### ABOUT THIS TASK
When you copy the listing, reproduce each line as it appears and omit every image.

### SUPPLIED INFORMATION
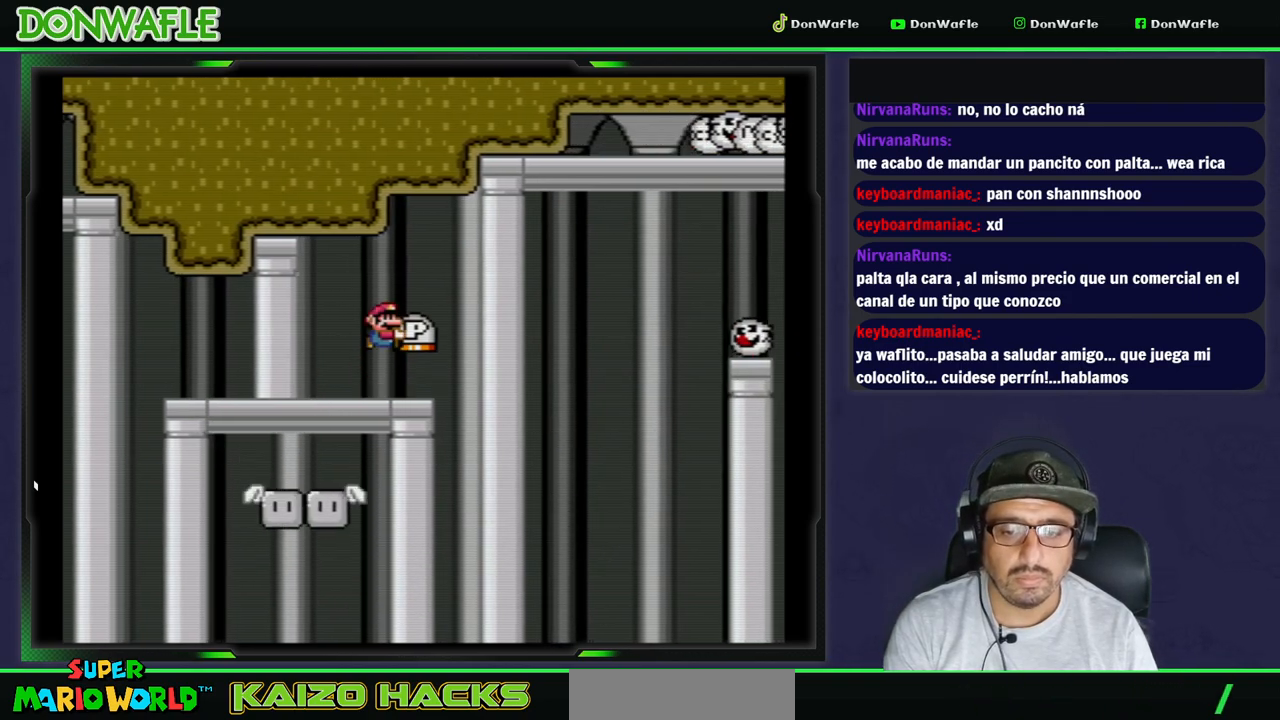
{"buttons": ["Y", "DPAD_LEFT"]}
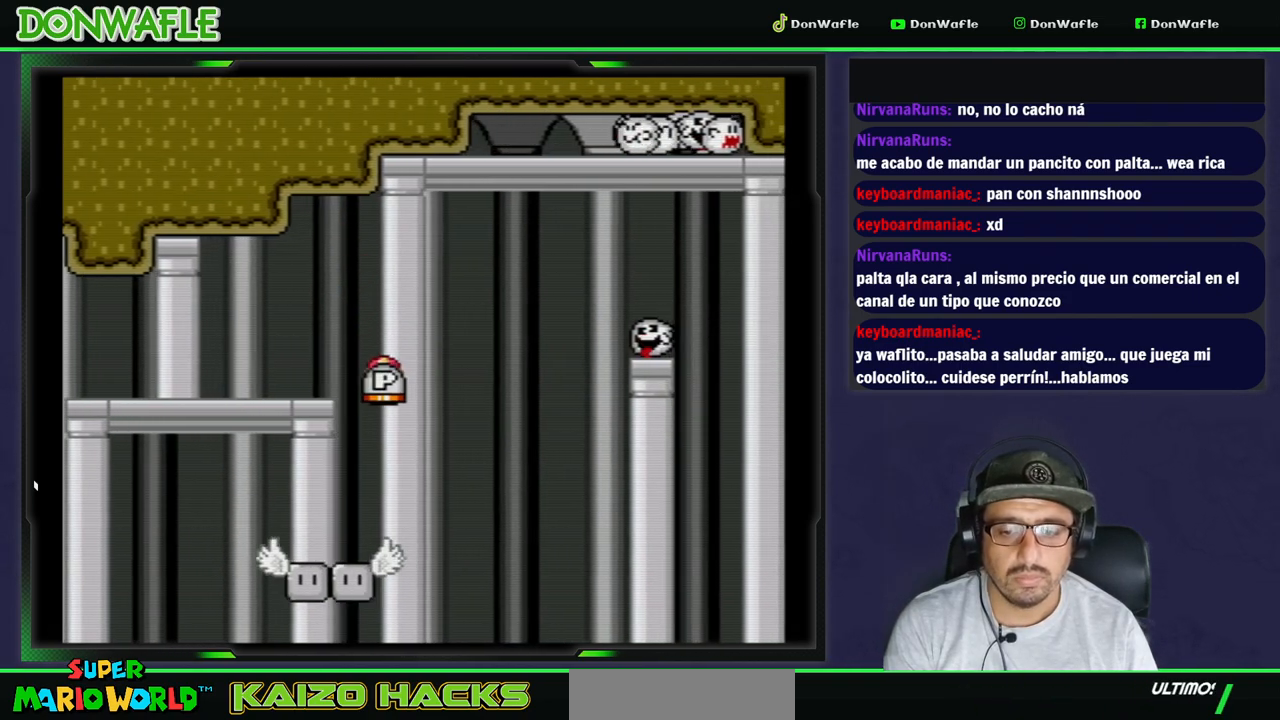
{"buttons": ["Y"], "events": [[83, "DPAD_LEFT", "up"]]}
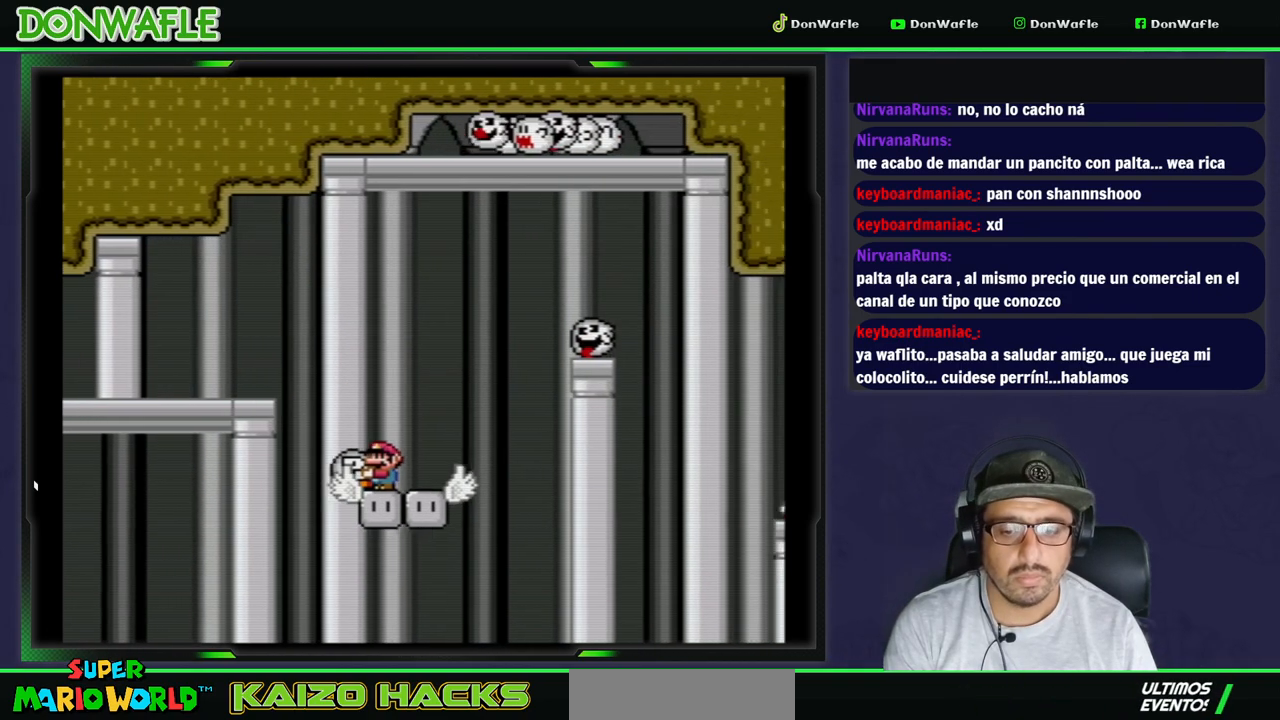
{"buttons": ["B", "Y", "DPAD_RIGHT"], "events": [[167, "DPAD_RIGHT", "down"], [400, "B", "down"]]}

### ANSWER TO THE EXERCISE
{"buttons": ["Y", "DPAD_LEFT"]}
{"buttons": ["Y"], "events": [[83, "DPAD_LEFT", "up"]]}
{"buttons": ["B", "Y", "DPAD_RIGHT"], "events": [[167, "DPAD_RIGHT", "down"], [400, "B", "down"]]}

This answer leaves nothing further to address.